Stated exercise 1:
In the travel text about getting from Bucharest to Brasov, how long does the train ride take?

Provided text:
By car, take the highway to Ploiesti, and from there drive on DN1 on Prahova Valley all the way to Brasov. The driving time is around 2.5 hours, depending on the day of the week and traffic. If you can, I strongly suggest going during the week and avoiding Fridays and Saturdays as much as possible.
My go-to car rental company is always Discover Cars. It is a great aggregator that will help you find and book the best option for renting a car during your trip, helping you save up to 70% on your car rental. They have a pretty good cancellation policy that would give you options in case your flight or travel plans change. You will most probably need a car to get to most of these places, especially if you want to keep a schedule. Get your best offers here!
If you don’t feel comfortable about driving in Romania (it can be a bit hectic), then book a private transfer from Bucharest to Brasov and back. You will get your private driver at an affordable rate, and you won’t have to worry about itinerary, finding a parking space, and everything in between. See more here!
If you would rather go there by train, I encourage you to book your tickets in advance. There are 2 private companies that operate trains from Bucharest to Brasov at very affordable prices.
RegioTrans and Softrans are your go-to companies for fast, affordable, and comfortable trains. You can buy the ticket at the train station, or you can get it online (advisable especially during the peak season or during weekends). The train ride takes roughly 2 hours, and a one-way ticket costs less than 10 EUR.
If you don’t have too much time on your hands, you can always go on an organized day tour from Bucharest to Brasov. It’s a full-day tour, you don’t have to worry about getting there, you will have a guide to help you choose the best things to do, but you will also have some free time to explore.

Input for this task:
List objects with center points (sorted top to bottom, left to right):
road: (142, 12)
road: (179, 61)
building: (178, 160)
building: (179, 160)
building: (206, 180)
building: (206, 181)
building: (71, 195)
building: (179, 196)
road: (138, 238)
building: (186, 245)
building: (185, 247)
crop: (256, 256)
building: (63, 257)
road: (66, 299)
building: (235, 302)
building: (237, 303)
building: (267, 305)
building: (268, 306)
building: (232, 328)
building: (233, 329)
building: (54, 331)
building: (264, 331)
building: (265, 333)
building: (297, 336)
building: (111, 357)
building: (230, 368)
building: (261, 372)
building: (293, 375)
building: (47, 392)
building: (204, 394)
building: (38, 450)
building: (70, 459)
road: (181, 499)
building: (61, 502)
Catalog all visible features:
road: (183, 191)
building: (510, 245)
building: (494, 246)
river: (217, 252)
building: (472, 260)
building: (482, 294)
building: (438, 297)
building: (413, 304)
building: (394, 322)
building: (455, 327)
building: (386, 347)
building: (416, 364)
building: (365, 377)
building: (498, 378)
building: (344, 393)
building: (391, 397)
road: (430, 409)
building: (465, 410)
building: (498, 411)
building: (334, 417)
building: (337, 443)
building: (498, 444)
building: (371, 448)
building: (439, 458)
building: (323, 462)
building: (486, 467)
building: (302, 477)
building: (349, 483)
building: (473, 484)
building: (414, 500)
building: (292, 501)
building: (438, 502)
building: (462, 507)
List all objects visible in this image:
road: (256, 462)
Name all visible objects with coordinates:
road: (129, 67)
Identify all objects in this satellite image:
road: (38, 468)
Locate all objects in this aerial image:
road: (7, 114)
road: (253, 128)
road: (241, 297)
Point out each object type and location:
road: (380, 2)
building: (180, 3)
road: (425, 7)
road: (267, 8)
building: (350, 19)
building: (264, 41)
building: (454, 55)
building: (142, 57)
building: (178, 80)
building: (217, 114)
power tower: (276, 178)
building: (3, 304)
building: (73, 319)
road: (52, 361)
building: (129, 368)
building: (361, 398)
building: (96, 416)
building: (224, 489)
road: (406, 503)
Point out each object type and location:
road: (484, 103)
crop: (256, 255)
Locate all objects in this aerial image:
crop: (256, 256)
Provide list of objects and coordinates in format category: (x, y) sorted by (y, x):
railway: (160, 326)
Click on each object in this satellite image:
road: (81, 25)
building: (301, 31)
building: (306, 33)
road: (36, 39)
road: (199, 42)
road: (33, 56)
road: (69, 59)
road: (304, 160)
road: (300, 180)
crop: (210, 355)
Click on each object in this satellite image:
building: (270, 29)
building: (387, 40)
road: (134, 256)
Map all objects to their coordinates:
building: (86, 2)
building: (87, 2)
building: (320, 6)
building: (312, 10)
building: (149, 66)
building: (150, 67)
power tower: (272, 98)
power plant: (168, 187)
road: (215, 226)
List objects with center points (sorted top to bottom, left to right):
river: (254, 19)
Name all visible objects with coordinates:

Stated exercise 2:
Copy the rows word for word, from the line containing "Provide list of" down through the last of the rows.

Finished answer 1:
Roughly 2 hours.

Finished answer 2:
Provide list of objects and coordinates in format category: (x, y) sorted by (y, x):
railway: (160, 326)
Click on each object in this satellite image:
road: (81, 25)
building: (301, 31)
building: (306, 33)
road: (36, 39)
road: (199, 42)
road: (33, 56)
road: (69, 59)
road: (304, 160)
road: (300, 180)
crop: (210, 355)
Click on each object in this satellite image:
building: (270, 29)
building: (387, 40)
road: (134, 256)
Map all objects to their coordinates:
building: (86, 2)
building: (87, 2)
building: (320, 6)
building: (312, 10)
building: (149, 66)
building: (150, 67)
power tower: (272, 98)
power plant: (168, 187)
road: (215, 226)
List objects with center points (sorted top to bottom, left to right):
river: (254, 19)
Name all visible objects with coordinates:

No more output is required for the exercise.